Taylor Expansion

Recall from 1D calculus that the Taylor polynomial of order $k$ approximates a smooth function $f : \mathbb{R} \to \mathbb{R}$ near a base point $a$ using its first $k$ derivatives:

T_{k,f,a}(x) = \sum_{i=0}^{k} \frac{f^{(i)}(a)}{i!}(x - a)^i

The zeroth-order polynomial is just the constant value $f(a)$ — a flat line at that height. The first-order polynomial adds the linear correction $f'(a)(x - a)$ , producing the tangent line at $a$ . The second-order polynomial adds the quadratic correction $\tfrac{1}{2}f''(a)(x - a)^2$ , bending the line into a parabola whose curvature matches $f$ at $a$ . Each step uses one more piece of local information to track $f$ better near the base point.

The same construction extends to scalar fields with the gradient playing the role of $f'$ and the Hessian playing the role of $f''$ .

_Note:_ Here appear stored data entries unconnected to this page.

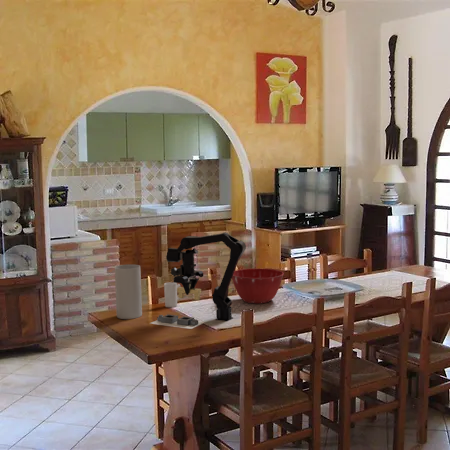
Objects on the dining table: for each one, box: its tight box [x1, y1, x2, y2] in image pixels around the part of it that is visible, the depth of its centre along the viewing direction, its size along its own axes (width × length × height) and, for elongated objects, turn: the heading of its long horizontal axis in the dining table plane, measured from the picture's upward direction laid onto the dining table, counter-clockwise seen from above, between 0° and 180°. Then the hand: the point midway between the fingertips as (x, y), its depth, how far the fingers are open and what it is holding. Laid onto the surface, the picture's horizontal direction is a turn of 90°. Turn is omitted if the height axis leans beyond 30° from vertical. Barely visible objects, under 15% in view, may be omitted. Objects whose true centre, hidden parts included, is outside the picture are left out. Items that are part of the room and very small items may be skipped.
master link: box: [177, 286, 202, 301], centre depth 308 cm, size 12×3×5 cm, turn 62°
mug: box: [163, 281, 182, 308], centre depth 334 cm, size 10×7×12 cm, turn 124°
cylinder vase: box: [114, 264, 143, 320], centre depth 313 cm, size 12×12×25 cm
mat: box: [149, 317, 206, 330], centre depth 299 cm, size 23×13×1 cm, turn 62°
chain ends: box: [157, 313, 199, 327], centre depth 299 cm, size 21×6×2 cm, turn 62°
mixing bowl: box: [231, 268, 284, 305], centre depth 340 cm, size 28×28×16 cm
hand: (189, 294), depth 308 cm, fingers closed on master link, 3 cm apart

Multivariate Taylor Polynomials

Let $f : D \subseteq \mathbb{R}^n \to \mathbb{R}$ be a twice (i.e. second-order) partially differentiable scalar field on an open and convex domain $D$ , and let $\mathbf{a} \in D$ be a base point. The zeroth-, first-, and second-order Taylor polynomials of $f$ at $\mathbf{a}$ are the scalar fields $T_{k,f,\mathbf{a}} : \mathbb{R}^n \to \mathbb{R}$ defined by:

\begin{aligned} T_{0,f,\mathbf{a}}(\mathbf{x}) &= f(\mathbf{a}) \\ T_{1,f,\mathbf{a}}(\mathbf{x}) &= f(\mathbf{a}) + \nabla f(\mathbf{a})^\top (\mathbf{x} - \mathbf{a}) \\ T_{2,f,\mathbf{a}}(\mathbf{x}) &= f(\mathbf{a}) + \nabla f(\mathbf{a})^\top (\mathbf{x} - \mathbf{a}) + \tfrac{1}{2}(\mathbf{x} - \mathbf{a})^\top H_f(\mathbf{a})(\mathbf{x} - \mathbf{a}) \end{aligned}

Each $T_{k,f,\mathbf{a}}$ takes a point $\mathbf{x} \in \mathbb{R}^n$ and returns a single real number, so every Taylor polynomial is itself a scalar field — an approximation of $f$ in the same shape as $f$ . The subscripts encode three pieces of information at once: the order $k$ of the approximation, the function $f$ being approximated, and the base point $\mathbf{a}$ at which the approximation is centered. Only $\mathbf{x}$ varies as we evaluate $T_{k,f,\mathbf{a}}$ across the domain; $\mathbf{a}$ is fixed.

The two domain conditions earn their place. Open ensures every base point $\mathbf{a}$ has breathing room — exactly the condition needed for $\nabla f(\mathbf{a})$ and $H_f(\mathbf{a})$ to be well-defined, since computing partial derivatives at $\mathbf{a}$ requires probing $f$ at points just to either side of $\mathbf{a}$ along every axis. Convex ensures that for any $\mathbf{x}, \mathbf{a} \in D$ the entire line segment between them stays inside $D$ , so the approximation is well-defined on the whole segment along which the polynomial is meant to track $f$ .

Before turning to the per-order analysis, it helps to see the construction at work in the simplest possible setting — 1D, where everything is directly drawable.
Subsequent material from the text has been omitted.